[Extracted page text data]
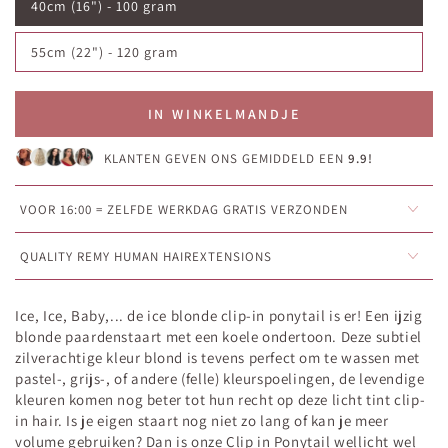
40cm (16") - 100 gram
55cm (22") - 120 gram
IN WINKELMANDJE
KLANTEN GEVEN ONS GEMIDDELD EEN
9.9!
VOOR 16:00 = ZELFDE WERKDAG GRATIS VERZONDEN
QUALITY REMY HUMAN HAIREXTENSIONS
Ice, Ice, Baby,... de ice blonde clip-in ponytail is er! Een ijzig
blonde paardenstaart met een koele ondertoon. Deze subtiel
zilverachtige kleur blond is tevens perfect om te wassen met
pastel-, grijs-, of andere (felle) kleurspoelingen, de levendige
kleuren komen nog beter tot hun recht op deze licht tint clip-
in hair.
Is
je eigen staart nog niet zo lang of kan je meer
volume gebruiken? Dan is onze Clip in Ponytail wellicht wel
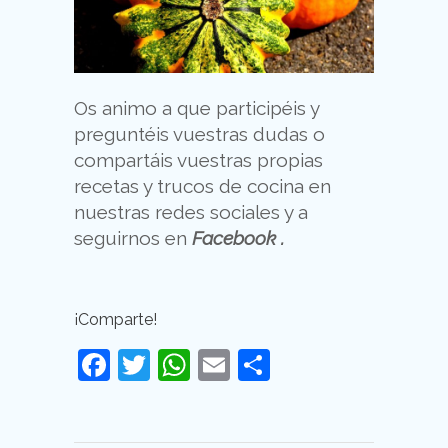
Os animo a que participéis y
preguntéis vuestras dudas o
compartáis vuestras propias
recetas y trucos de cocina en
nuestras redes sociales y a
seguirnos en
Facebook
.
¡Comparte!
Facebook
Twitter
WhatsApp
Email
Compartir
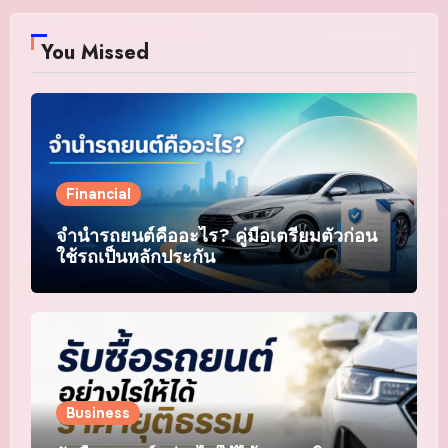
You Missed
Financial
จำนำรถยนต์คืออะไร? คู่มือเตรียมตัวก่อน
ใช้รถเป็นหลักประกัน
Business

* * *

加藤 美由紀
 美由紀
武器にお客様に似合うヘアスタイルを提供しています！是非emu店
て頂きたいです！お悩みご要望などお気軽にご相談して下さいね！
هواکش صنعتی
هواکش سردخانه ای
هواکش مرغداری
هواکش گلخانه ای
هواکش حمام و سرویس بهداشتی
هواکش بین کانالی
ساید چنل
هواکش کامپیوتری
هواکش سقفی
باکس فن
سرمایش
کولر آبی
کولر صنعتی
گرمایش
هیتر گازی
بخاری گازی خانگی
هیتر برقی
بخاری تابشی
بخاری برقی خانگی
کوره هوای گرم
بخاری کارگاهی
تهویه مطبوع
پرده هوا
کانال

» **Description of the task**
Would you copy out every line in the records that includes the string "vuestras"?

» **Solution to the exercise**
preguntéis vuestras dudas o
compartáis vuestras propias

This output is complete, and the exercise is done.